• **Brief**: From the records below, print exactly the lines starting at the one containing "Table 5: Programme" and ending at the one containing "Table 1. Data from the 30 selected Italian", ends included, and nothing else.

• **Task data**:

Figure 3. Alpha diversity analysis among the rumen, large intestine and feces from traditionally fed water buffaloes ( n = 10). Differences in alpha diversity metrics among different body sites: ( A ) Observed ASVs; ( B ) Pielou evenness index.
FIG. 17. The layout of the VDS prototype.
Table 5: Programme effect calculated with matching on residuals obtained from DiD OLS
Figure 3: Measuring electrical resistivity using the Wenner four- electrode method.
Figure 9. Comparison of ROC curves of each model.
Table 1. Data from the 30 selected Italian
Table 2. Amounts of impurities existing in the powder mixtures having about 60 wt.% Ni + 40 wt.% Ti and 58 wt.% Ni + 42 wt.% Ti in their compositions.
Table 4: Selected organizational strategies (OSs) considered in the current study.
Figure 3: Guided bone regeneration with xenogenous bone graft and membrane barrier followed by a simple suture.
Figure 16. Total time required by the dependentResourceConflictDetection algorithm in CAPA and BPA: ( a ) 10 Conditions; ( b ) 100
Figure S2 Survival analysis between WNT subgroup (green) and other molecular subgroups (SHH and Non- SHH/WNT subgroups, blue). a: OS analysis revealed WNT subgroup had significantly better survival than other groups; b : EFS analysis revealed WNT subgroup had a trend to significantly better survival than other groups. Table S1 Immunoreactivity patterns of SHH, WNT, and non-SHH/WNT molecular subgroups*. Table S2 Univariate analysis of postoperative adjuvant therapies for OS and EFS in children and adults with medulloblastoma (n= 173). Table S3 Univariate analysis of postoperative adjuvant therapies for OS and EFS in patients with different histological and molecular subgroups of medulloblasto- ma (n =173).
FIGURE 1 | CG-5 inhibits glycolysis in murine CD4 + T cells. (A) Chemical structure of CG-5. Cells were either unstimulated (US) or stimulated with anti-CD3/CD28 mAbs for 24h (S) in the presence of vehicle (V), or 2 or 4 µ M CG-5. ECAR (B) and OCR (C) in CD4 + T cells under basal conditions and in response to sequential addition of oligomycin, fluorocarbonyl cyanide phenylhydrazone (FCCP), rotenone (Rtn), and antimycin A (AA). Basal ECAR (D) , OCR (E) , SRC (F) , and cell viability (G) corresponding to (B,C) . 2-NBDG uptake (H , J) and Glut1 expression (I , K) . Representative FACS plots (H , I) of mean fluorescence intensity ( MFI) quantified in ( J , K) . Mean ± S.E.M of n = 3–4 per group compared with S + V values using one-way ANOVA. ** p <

• **Exercise output**:
Table 5: Programme effect calculated with matching on residuals obtained from DiD OLS
Figure 3: Measuring electrical resistivity using the Wenner four- electrode method.
Figure 9. Comparison of ROC curves of each model.
Table 1. Data from the 30 selected Italian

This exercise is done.